- Task brief
List each line in the listing below that contains the word "enable".

Source texts of formatted documents
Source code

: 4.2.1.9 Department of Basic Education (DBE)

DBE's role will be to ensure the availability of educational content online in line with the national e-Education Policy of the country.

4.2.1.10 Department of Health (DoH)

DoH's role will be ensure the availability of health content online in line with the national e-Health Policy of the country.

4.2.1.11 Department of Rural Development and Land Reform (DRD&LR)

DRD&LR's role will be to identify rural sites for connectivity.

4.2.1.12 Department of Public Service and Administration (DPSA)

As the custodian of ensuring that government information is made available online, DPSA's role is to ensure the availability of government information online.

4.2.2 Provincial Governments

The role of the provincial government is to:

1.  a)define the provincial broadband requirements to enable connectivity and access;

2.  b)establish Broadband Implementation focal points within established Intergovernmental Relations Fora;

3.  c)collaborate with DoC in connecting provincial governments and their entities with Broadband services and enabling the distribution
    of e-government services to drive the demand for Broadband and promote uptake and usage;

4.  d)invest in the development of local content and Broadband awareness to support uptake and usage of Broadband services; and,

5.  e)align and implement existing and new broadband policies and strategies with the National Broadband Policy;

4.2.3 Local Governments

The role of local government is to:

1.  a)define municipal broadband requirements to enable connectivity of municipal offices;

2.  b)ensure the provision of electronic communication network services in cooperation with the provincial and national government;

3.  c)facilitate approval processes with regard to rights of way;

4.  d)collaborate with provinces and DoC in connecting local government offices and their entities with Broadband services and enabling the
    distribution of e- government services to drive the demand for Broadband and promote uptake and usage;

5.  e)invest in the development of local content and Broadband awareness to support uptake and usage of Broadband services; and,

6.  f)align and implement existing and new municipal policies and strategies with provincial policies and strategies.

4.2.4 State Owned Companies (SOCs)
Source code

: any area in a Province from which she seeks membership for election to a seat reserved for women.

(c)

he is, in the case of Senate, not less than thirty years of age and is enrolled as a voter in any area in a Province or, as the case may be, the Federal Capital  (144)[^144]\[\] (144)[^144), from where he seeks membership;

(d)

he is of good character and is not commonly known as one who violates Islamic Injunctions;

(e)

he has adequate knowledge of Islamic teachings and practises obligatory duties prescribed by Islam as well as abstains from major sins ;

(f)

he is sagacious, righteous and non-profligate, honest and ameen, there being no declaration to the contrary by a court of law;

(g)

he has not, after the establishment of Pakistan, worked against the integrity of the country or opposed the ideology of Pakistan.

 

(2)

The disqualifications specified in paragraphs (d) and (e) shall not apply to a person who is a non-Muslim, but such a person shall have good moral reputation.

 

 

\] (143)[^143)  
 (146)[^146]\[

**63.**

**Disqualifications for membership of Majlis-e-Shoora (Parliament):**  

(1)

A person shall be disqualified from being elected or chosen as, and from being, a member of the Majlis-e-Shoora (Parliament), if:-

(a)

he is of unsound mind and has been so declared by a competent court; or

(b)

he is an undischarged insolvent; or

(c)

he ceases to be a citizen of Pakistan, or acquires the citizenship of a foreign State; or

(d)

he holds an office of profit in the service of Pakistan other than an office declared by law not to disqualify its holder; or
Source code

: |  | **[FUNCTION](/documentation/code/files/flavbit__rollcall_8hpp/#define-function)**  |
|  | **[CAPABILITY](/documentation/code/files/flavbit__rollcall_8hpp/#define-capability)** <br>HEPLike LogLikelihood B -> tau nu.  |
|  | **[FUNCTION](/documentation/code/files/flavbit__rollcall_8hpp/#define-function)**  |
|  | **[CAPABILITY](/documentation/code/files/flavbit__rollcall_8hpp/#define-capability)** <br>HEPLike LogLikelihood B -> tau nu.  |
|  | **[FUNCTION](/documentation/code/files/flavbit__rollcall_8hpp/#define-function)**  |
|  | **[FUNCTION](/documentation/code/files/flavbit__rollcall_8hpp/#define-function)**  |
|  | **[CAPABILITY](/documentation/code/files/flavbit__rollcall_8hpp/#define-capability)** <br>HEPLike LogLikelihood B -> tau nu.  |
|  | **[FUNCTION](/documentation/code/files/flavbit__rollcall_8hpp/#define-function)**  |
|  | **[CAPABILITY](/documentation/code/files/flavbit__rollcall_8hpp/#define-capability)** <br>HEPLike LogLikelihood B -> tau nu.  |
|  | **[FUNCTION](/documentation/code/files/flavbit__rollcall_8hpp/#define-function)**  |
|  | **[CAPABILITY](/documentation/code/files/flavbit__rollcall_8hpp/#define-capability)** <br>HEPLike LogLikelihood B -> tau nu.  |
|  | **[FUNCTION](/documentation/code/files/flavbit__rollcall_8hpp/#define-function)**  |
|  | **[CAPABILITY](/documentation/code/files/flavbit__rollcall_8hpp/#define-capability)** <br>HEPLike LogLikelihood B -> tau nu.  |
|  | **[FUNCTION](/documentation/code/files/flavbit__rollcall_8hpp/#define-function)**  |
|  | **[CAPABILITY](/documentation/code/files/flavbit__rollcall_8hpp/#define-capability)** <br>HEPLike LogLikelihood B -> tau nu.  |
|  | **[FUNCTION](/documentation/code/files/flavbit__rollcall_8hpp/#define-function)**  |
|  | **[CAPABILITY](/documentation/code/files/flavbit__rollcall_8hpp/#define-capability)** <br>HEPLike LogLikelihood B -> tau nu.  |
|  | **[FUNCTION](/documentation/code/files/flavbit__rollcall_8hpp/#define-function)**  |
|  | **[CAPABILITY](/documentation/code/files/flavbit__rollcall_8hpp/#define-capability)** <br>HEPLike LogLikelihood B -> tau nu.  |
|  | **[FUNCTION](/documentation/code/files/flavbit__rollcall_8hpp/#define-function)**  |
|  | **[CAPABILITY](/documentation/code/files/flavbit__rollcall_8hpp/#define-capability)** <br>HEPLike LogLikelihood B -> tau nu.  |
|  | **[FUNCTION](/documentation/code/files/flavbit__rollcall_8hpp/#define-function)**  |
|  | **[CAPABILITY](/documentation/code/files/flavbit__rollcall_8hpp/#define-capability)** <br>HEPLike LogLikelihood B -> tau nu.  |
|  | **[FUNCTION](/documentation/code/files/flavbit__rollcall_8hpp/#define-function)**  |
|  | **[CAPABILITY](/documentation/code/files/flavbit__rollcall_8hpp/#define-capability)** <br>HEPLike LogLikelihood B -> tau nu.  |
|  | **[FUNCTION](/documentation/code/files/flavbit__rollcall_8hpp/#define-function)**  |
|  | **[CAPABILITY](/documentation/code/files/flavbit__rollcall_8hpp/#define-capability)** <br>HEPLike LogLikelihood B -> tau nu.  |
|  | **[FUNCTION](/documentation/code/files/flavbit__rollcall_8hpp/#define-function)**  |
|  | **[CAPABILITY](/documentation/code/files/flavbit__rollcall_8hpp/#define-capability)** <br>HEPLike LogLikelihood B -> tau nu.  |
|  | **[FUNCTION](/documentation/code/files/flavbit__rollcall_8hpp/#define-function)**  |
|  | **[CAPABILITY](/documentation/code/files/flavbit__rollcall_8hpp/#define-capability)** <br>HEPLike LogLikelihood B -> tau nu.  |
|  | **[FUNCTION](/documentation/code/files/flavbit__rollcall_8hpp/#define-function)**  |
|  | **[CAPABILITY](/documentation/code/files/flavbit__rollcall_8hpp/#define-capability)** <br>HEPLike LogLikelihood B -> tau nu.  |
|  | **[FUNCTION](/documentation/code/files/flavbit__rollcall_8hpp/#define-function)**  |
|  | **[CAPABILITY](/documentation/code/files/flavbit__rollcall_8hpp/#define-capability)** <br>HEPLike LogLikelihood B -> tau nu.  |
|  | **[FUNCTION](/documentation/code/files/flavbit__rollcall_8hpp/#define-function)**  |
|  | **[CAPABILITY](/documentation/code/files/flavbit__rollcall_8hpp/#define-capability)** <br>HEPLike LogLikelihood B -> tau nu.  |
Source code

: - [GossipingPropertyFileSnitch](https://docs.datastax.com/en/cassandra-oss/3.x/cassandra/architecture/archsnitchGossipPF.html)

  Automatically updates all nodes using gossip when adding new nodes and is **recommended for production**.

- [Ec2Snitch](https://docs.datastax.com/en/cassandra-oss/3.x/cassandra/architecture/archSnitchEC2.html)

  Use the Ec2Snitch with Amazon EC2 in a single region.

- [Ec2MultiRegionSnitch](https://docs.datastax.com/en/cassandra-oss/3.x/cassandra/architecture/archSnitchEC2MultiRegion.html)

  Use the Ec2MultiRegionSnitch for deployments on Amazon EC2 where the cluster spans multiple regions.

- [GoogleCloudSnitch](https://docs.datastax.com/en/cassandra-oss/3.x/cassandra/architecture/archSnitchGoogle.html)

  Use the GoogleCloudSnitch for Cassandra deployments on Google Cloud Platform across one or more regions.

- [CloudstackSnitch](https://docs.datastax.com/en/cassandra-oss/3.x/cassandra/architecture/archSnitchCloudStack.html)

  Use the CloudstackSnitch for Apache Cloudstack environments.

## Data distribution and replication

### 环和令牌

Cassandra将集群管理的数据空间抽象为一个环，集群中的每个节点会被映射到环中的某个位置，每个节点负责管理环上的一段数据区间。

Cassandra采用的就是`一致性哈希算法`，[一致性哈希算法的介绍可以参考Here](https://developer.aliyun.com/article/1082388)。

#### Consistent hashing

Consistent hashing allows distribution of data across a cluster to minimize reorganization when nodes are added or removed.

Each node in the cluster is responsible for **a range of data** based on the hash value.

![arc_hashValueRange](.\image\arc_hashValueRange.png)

- Result below
1.  a)define the provincial broadband requirements to enable connectivity and access;
1.  a)define municipal broadband requirements to enable connectivity of municipal offices;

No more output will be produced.